■ EXTRACT TO READ ■
┌──

The tanks aren't heated, just room temp. I would love to build a new garage and use the one I have now as my "dart room"...he he

----------


## Alex Shepack

I've been thinking about the layout of my dream frogroom now... I guess I should get a house first. 

Kurt-I've had my fair share of amphibs die after White Plains.  That show is quite the madhouse.  Afterwards I always go over to the City Limits Diner to relax from the stress of beating my way through all those people.  I can't believe that last show all I came home with was another snake hook, I usually can't resist getting something.

Alex

----------


## justin shockey

sick i have some whites a m/f

----------


## Kurt

> Kurt-I've had my fair share of amphibs die after White Plains.  I can't believe that last show all I came home with was another snake hook, I usually can't resist getting something.
> Alex


It was very hot the one day I went to White Plains and we stopped in CT to eat on the way home. Everyone else left there animals in the car when went in, so I did as well. Big mistake! My newts died and no one else lost their any of their animals and one guy bought a frog.  :Mad: 
When I went to Hamburg the following September, I brought a styrofoam box with me and in it I placed a bottle of ice water. That kept the animals I bought that day nice and cool all the way home. They all survived the long trip back to Massachustts.  :Cool: 
I am dying to go back to Hamburg, there were tons of baby turtles for sale, not to mention venomous snakes like mambas, copperhead, and rattlesnakes.
Last show I went to was last years fall Manchester show. All I bought animals-wise was a Pandinus cf. militarus. This year I am hoping to score some of the amphibians on my want list.
Maybe you should come up to Manchester. The New England Herpetological Society will be having a table at the show and I volunteered to man it.
http://www.reptileexpo.com/nefirst.htm

----------


## Alex Shepack

I'll definitely try.  I really really really want to go to Hamburg, mostly for the venomous snakes and Micheal Shrom.  I always bring a cooler to the shows.  Thats how you can find me, I look like a dork carrying around a lunchbox. 

Alex

----------


## Kurt

Well, lucky for me, I will be at the NEHS table in Manchester and I can keep my cooler(s) under the table. I want to make to Hamburg to see Micheal Shrom. I really want to get some marbled newts. I e-mailed to see if he would be coming to Manchester, sadly he is not.  :Frown:

----------


## John Clare

I hadn't seen this thread before today.  Wow.  Lisa you are hardcore  :Smile: .  I love the (orange?) terribilis.  They look young?  Is that foam in their tank?  What do you use for most of your back walls?

I love how organized it all is, the shop lights and the side-ways setups.  I feel so amateur.

----------


## nx2ured

> I hadn't seen this thread before today. Wow. Lisa you are hardcore . I love the (orange?) terribilis. They look young? Is that foam in their tank? What do you use for most of your back walls?
> 
> I love how organized it all is, the shop lights and the side-ways setups. I feel so amateur.

└──

Saved data entries
┌──

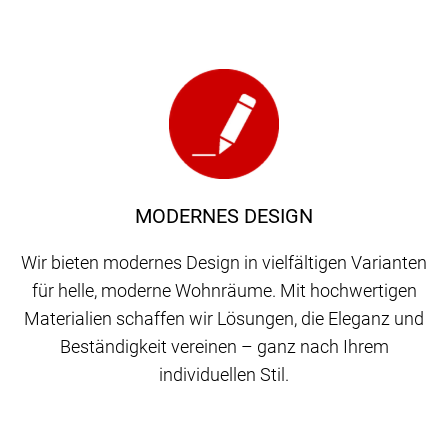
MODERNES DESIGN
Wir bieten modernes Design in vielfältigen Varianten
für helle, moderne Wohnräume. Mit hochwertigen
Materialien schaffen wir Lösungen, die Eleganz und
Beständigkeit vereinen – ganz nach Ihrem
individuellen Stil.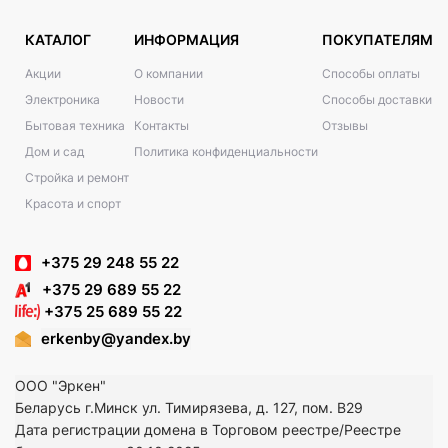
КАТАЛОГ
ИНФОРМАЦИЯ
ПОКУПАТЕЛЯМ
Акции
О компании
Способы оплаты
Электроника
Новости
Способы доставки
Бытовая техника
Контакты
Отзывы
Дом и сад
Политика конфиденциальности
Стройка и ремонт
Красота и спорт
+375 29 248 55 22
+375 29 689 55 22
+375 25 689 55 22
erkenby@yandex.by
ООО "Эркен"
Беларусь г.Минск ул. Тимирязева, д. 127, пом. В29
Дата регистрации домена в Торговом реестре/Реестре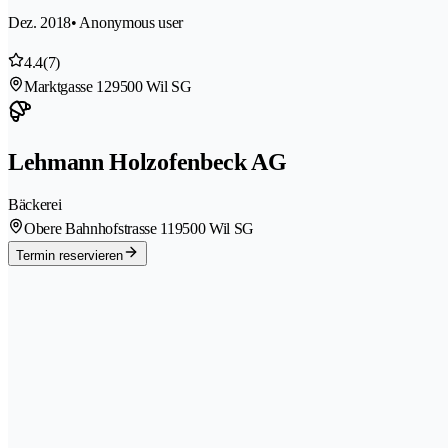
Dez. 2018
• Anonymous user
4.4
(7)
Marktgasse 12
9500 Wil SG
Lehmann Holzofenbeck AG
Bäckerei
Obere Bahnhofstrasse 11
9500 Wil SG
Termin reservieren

└──
┌──

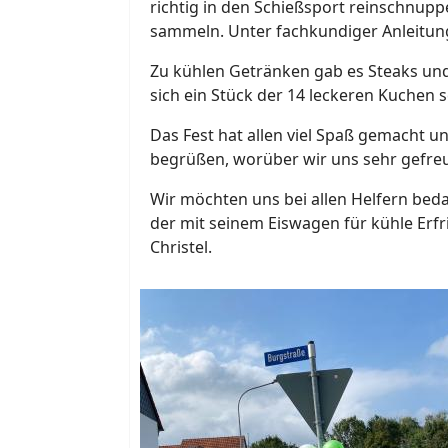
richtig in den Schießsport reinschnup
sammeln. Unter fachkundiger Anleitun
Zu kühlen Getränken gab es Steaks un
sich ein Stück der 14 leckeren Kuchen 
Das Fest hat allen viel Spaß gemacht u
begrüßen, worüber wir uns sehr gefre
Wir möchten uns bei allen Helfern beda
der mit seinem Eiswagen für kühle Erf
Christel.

└──

■ INSTRUCTIONS TO FOLLOW ■
In the forum thread, what did Kurt bring to the Hamburg show to keep the animals he bought cool on the way home?

■ PROBLEM SOLUTION ■
A styrofoam box with a bottle of ice water placed in it.